Mein neuer Kräutergarten

Mein neuer Kräutergarten

Kurz vor die Tür zu gehen und sich ein paar frische Zutaten fürs Mittagessen zu pflücken, ist unbezahlbar. Folgende Punkte sollten Sie dabei beachten.

Der Kräutermix: Für ein kleines Beet genügen die wichtigsten Küchenkräuter wie Petersilie, Dill, Pfefferminze, Basilikum, Liebstöckel, Lavendel, Salbei, Thymian und Rosmarin. Überschaubar ist eine Fläche von 2 bis 4 m2. Frostharte Kräuter wie Beinwell, Dill, Borretsch, Kerbel, Oregano oder Schafgarbe können ab April direkt im Beet ausgesät werden. Frostempfindliche Kräuter wie Estragon, Basilikum, Kresse, Kapuzinerkresse oder Petersilie müssen Sie zunächst auf der Fensterbank vorkultivieren. Sie kommen erst ab Mitte Mai ins Freie.

Der richtige Standort: Die meisten Kräuter benötigen viel Sonne – idealerweise einen in der Mittagssonne liegenden Platz mit südlicher Ausrichtung. Unbedingt zu vermeiden ist Zugluft. Ist kein windgeschützter Ort vorhanden, können Sie einen Lattenzaun an der Ost- und Westseite des Kräuterbeets errichten oder eine niedrige Hecke anlegen. Ebenso lassen sich Hanglagen an der West-, Ost- oder Südseite gut für abstützende Trockenmauern oder einen Steingarten mit mediterranen Kräutern wie Lavendel, Thymian und Rosmarin nutzen.

Bodenverhältnisse: Humose, durchlässige, lockere Böden bieten den meisten Kräutern ideale Bedingungen, denn Humus speichert Nährstoffe und Wasser. Der Boden sollte weder stark verdichtet noch lehmig sowie frei von Staunässe sein. Prüfen Sie, welche Bodenbeschaffenheit in Ihrem Garten vorherrscht und wählen Sie erst dann geeignete Kräuter aus. Falls nötig, kann der Boden mit Sand verbessert werden. Ein Beispiel für eine farblich stimmige und dekorative Kräuterkombination für einen sandigen Boden ist ein Beet, in dessen Mitte Malve und Ysop angepflanzt werden und dessen Rand Oregano, Lavendel und Salbei schmücken. Kräuterspiralen sind übrigens nicht nur ein besonderer Blickfang im Garten, sondern bieten auch unterschiedlichen Pflanzen die jeweils passenden Standortbedingungen: von durchlässig und trocken in der Mitte bis humos und nährstoffreich am unteren Ende der Spirale.
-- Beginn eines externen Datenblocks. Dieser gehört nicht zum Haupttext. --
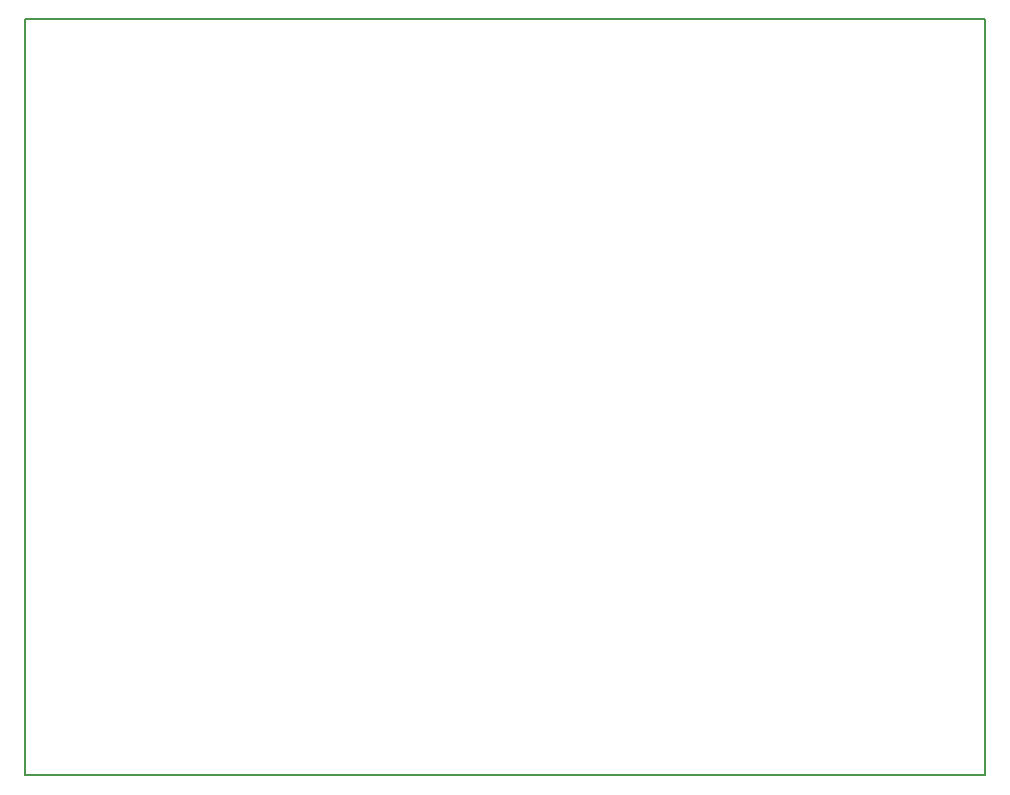
<source format=gbr>
G04 #@! TF.FileFunction,Profile,NP*
%FSLAX46Y46*%
G04 Gerber Fmt 4.6, Leading zero omitted, Abs format (unit mm)*
G04 Created by KiCad (PCBNEW 4.0.7) date 07/05/18 11:54:09*
%MOMM*%
%LPD*%
G01*
G04 APERTURE LIST*
%ADD10C,0.100000*%
%ADD11C,0.150000*%
G04 APERTURE END LIST*
D10*
D11*
X73152000Y-92456000D02*
X73152000Y-28448000D01*
X154432000Y-92456000D02*
X73152000Y-92456000D01*
X154432000Y-91440000D02*
X154432000Y-92456000D01*
X154432000Y-28448000D02*
X154432000Y-91440000D01*
X73152000Y-28448000D02*
X154432000Y-28448000D01*
M02*

</source>
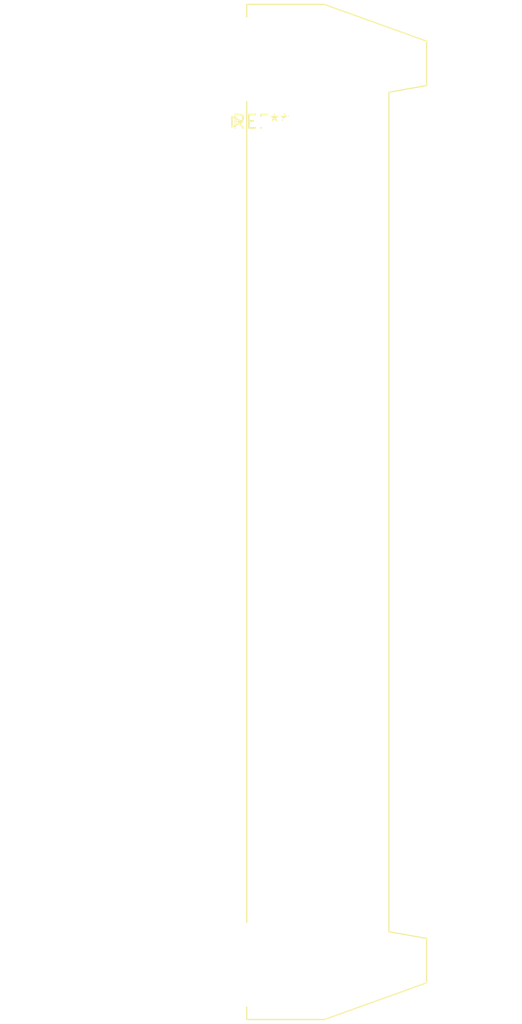
<source format=kicad_pcb>
(kicad_pcb (version 20240108) (generator pcbnew)

  (general
    (thickness 1.6)
  )

  (paper "A4")
  (layers
    (0 "F.Cu" signal)
    (31 "B.Cu" signal)
    (32 "B.Adhes" user "B.Adhesive")
    (33 "F.Adhes" user "F.Adhesive")
    (34 "B.Paste" user)
    (35 "F.Paste" user)
    (36 "B.SilkS" user "B.Silkscreen")
    (37 "F.SilkS" user "F.Silkscreen")
    (38 "B.Mask" user)
    (39 "F.Mask" user)
    (40 "Dwgs.User" user "User.Drawings")
    (41 "Cmts.User" user "User.Comments")
    (42 "Eco1.User" user "User.Eco1")
    (43 "Eco2.User" user "User.Eco2")
    (44 "Edge.Cuts" user)
    (45 "Margin" user)
    (46 "B.CrtYd" user "B.Courtyard")
    (47 "F.CrtYd" user "F.Courtyard")
    (48 "B.Fab" user)
    (49 "F.Fab" user)
    (50 "User.1" user)
    (51 "User.2" user)
    (52 "User.3" user)
    (53 "User.4" user)
    (54 "User.5" user)
    (55 "User.6" user)
    (56 "User.7" user)
    (57 "User.8" user)
    (58 "User.9" user)
  )

  (setup
    (pad_to_mask_clearance 0)
    (pcbplotparams
      (layerselection 0x00010fc_ffffffff)
      (plot_on_all_layers_selection 0x0000000_00000000)
      (disableapertmacros false)
      (usegerberextensions false)
      (usegerberattributes false)
      (usegerberadvancedattributes false)
      (creategerberjobfile false)
      (dashed_line_dash_ratio 12.000000)
      (dashed_line_gap_ratio 3.000000)
      (svgprecision 4)
      (plotframeref false)
      (viasonmask false)
      (mode 1)
      (useauxorigin false)
      (hpglpennumber 1)
      (hpglpenspeed 20)
      (hpglpendiameter 15.000000)
      (dxfpolygonmode false)
      (dxfimperialunits false)
      (dxfusepcbnewfont false)
      (psnegative false)
      (psa4output false)
      (plotreference false)
      (plotvalue false)
      (plotinvisibletext false)
      (sketchpadsonfab false)
      (subtractmaskfromsilk false)
      (outputformat 1)
      (mirror false)
      (drillshape 1)
      (scaleselection 1)
      (outputdirectory "")
    )
  )

  (net 0 "")

  (footprint "IDC-Header_2x30-1MP_P2.54mm_Latch_Horizontal" (layer "F.Cu") (at 0 0))

)

</source>
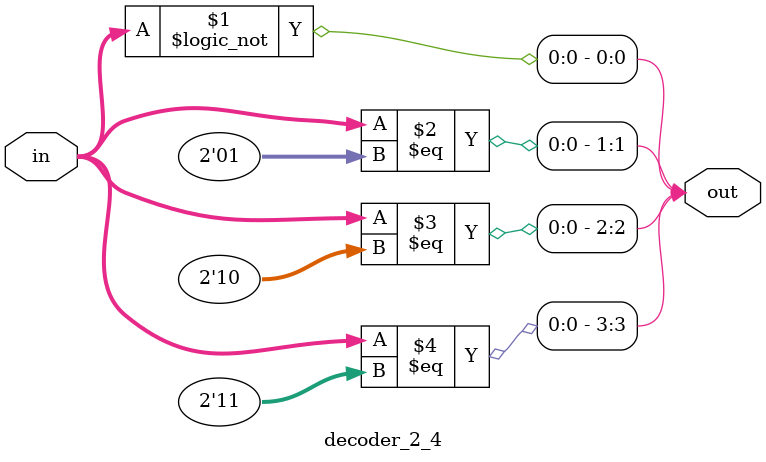
<source format=v>
module decoder_2_4(
    input  wire [ 1:0] in,
    output wire [ 3:0] out
);

genvar i;
generate for (i=0; i<4; i=i+1) begin : gen_for_dec_2_4
    assign out[i] = (in == i);
end endgenerate

endmodule

</source>
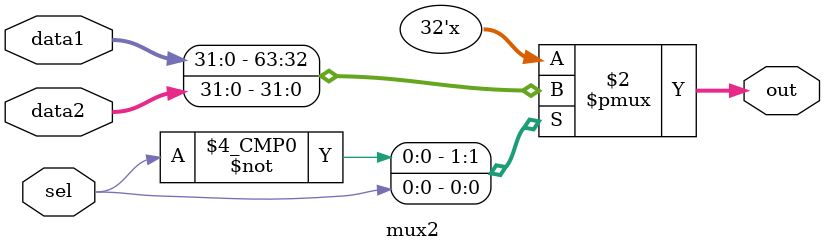
<source format=v>
module mux2(data1,data2,sel,out);
input [31:0] data1,data2;
input sel;
output reg [31:0] out;
always @ (*) begin
    case(sel)
        0 : out = data1;
        1 : out = data2;
    endcase
    $display("mux2\nd1, d2 = %d, %d\nout = %d", data1, data2, out);
end
endmodule

</source>
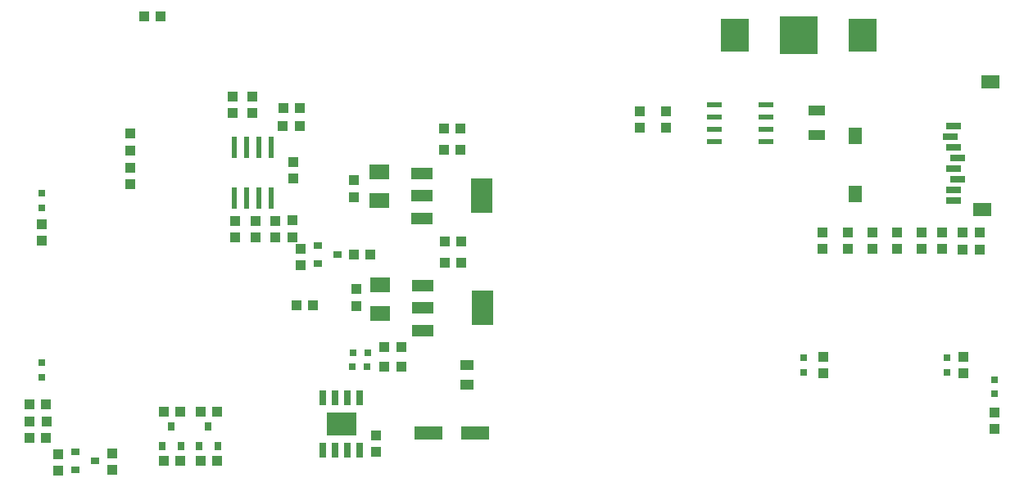
<source format=gtp>
G04 EAGLE Gerber RS-274X export*
G75*
%MOMM*%
%FSLAX34Y34*%
%LPD*%
%INTop Paste*%
%IPPOS*%
%AMOC8*
5,1,8,0,0,1.08239X$1,22.5*%
G01*
%ADD10R,1.900000X1.400000*%
%ADD11R,1.400000X1.800000*%
%ADD12R,1.500000X0.700000*%
%ADD13R,1.100000X1.000000*%
%ADD14R,1.080000X1.050000*%
%ADD15R,0.600000X2.200000*%
%ADD16R,1.000000X1.100000*%
%ADD17R,1.050000X1.080000*%
%ADD18R,0.650000X1.525000*%
%ADD19R,3.100000X2.400000*%
%ADD20R,3.000000X1.400000*%
%ADD21R,1.400000X1.100000*%
%ADD22R,0.787400X0.889000*%
%ADD23R,0.889000X0.787400*%
%ADD24R,1.550000X0.600000*%
%ADD25R,2.000000X1.500000*%
%ADD26R,2.235200X1.219200*%
%ADD27R,2.200000X3.600000*%
%ADD28R,2.900000X3.500000*%
%ADD29R,3.960000X3.960000*%
%ADD30R,1.800000X1.000000*%
%ADD31R,0.800000X0.800000*%


D10*
X1060697Y346843D03*
X1069697Y478843D03*
D11*
X929697Y362843D03*
X929697Y422843D03*
D12*
X1031697Y355843D03*
X1031697Y366843D03*
X1035697Y377843D03*
X1031697Y388843D03*
X1035697Y399843D03*
X1031697Y410843D03*
X1027697Y421843D03*
X1031697Y432843D03*
D13*
X972711Y322557D03*
X972711Y305557D03*
X998111Y322557D03*
X998111Y305557D03*
X947311Y322557D03*
X947311Y305557D03*
X921911Y322557D03*
X921911Y305557D03*
D14*
X1040443Y305307D03*
X1040443Y322807D03*
D13*
X733991Y447866D03*
X733991Y430866D03*
X707459Y447974D03*
X707459Y430974D03*
D15*
X313621Y410756D03*
X313621Y358756D03*
X326321Y410756D03*
X300921Y410756D03*
X288221Y410756D03*
X326321Y358756D03*
X300921Y358756D03*
X288221Y358756D03*
D13*
X330131Y334836D03*
X330131Y317836D03*
D16*
X338580Y451344D03*
X355580Y451344D03*
D17*
X337891Y433016D03*
X355391Y433016D03*
D14*
X347926Y335209D03*
X347926Y317709D03*
D18*
X379799Y97394D03*
X392499Y97394D03*
X405199Y97394D03*
X417899Y97394D03*
X417899Y151634D03*
X405199Y151634D03*
X392499Y151634D03*
X379799Y151634D03*
D19*
X398849Y124514D03*
D13*
X434286Y112709D03*
X434286Y95709D03*
D20*
X489011Y115516D03*
X537011Y115516D03*
D21*
X528320Y165260D03*
X528320Y185260D03*
D22*
X213545Y101546D03*
X232849Y101546D03*
X223197Y121866D03*
D16*
X231951Y86306D03*
X214951Y86306D03*
X214951Y137106D03*
X231951Y137106D03*
D22*
X251645Y101546D03*
X270949Y101546D03*
X261297Y121866D03*
D16*
X270051Y86306D03*
X253051Y86306D03*
X270051Y137106D03*
X253051Y137106D03*
D23*
X123544Y96212D03*
X123544Y76908D03*
X143864Y86560D03*
X374581Y309572D03*
X374581Y290268D03*
X394901Y299920D03*
D13*
X161644Y76960D03*
X161644Y93960D03*
X105765Y76536D03*
X105765Y93536D03*
D16*
X411816Y299789D03*
X428816Y299789D03*
D13*
X356801Y288626D03*
X356801Y305626D03*
D24*
X837933Y416942D03*
X837933Y429642D03*
X837933Y442342D03*
X837933Y455042D03*
X783933Y455042D03*
X783933Y442342D03*
X783933Y429642D03*
X783933Y416942D03*
D16*
X504526Y430599D03*
X521526Y430599D03*
X521577Y408147D03*
X504577Y408147D03*
D14*
X411411Y376996D03*
X411411Y359496D03*
D25*
X438081Y385786D03*
X438081Y355786D03*
D26*
X482146Y383725D03*
X482146Y360611D03*
X482146Y337497D03*
D27*
X544124Y360611D03*
D13*
X180286Y372569D03*
X180286Y389569D03*
D14*
X180394Y407741D03*
X180394Y425241D03*
D16*
X76590Y110436D03*
X93590Y110436D03*
D17*
X93840Y126946D03*
X76340Y126946D03*
D13*
X309811Y334836D03*
X309811Y317836D03*
X306848Y446106D03*
X306848Y463106D03*
D14*
X349181Y378546D03*
X349181Y396046D03*
D28*
X805133Y526574D03*
X937133Y526574D03*
D29*
X871133Y526574D03*
D30*
X889762Y448739D03*
X889762Y423239D03*
D13*
X1073615Y136302D03*
X1073615Y119302D03*
D31*
X1073615Y155859D03*
X1073615Y170859D03*
D13*
X1019285Y305582D03*
X1019285Y322582D03*
X895812Y305564D03*
X895812Y322564D03*
D14*
X1058228Y305332D03*
X1058228Y322832D03*
D16*
X505379Y291226D03*
X522379Y291226D03*
X522476Y313298D03*
X505476Y313298D03*
D14*
X413985Y264491D03*
X413985Y246991D03*
D25*
X438545Y269064D03*
X438545Y239064D03*
D26*
X482487Y267856D03*
X482487Y244742D03*
X482487Y221628D03*
D27*
X544465Y244742D03*
D31*
X424835Y183642D03*
X409835Y183642D03*
X425681Y198120D03*
X410681Y198120D03*
D16*
X443366Y184404D03*
X460366Y184404D03*
X443366Y204724D03*
X460366Y204724D03*
D13*
X286204Y446093D03*
X286204Y463093D03*
X289111Y334534D03*
X289111Y317534D03*
X896620Y193920D03*
X896620Y176920D03*
X1041400Y193920D03*
X1041400Y176920D03*
D31*
X1024890Y177920D03*
X1024890Y192920D03*
X876300Y177920D03*
X876300Y192920D03*
X88900Y172840D03*
X88900Y187840D03*
D16*
X76590Y144780D03*
X93590Y144780D03*
D31*
X88900Y363100D03*
X88900Y348100D03*
D13*
X88900Y331080D03*
X88900Y314080D03*
D16*
X194700Y546100D03*
X211700Y546100D03*
X369180Y247650D03*
X352180Y247650D03*
M02*

</source>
Gleich und Gleich gesellt sich gern: Praktisch ist es, die Kräuter je nach Wasserbedarf zusammenzustellen. Wenig Wasser benötigen etwa Rosmarin oder Thymian, durstig sind hingegen Baldrian, Beifuss, Pfefferminze, Schnittlauch und Estragon. Daneben spielt auch die Wuchshöhe eine Rolle. Kleinere Pflanzen kommen an die Südseite des Beets, grosswüchsigere an die Nordseite. Zudem eignen sich kleinere Kräuter wie Kerbel, Basilikum, Petersilie oder Schnittlauch gut für eine Randbepflanzung. Für die Platzierung an Wegen bieten sich robuste Pflanzen wie Schafgarbe und Kamille an. Grosswüchsige Kräuter wie Dill, Borretsch, Knoblauch oder Oregano werden eher in der Beetmitte platziert.

Biodiversität fördern: Ein vielfältiges Kräuterangebot ist auch eine ideale Nahrungsgrundlage für viele Tiere. So freuen sich Bienen ganz besonders über Anis, Bohnenkraut, Borretsch, Dill, Fenchel, Kümmel, Koriander, Liebstöckel, Majoran, Minze, Salbei, Senf, Ysop, Felsen-Fetthenne, Weinraute und Thymian. Niedrige Kräuter wie Zitronenthymian können Sie auch sehr gut zwischen Wegplatten pflanzen.

Das passende Gefäss: Die meisten Kräuter können auch in Töpfen, Blumenkästen und Kübeln kultiviert werden – allerdings sollten die Töpfe vor allem im Hochsommer nicht vollständig austrocknen und Sie sollten die Kräuter regelmässig auf Schädlinge überprüfen. Mit Töpfen und Kübeln können Sie das Arrangement nach Lust und Laune neu gestalten. Sie sollten jedoch einen Raum zur Verfügung haben, in dem empfindliche Topfkräuter überwintern können, etwa einen Wintergarten oder ein kühles Treppenhaus.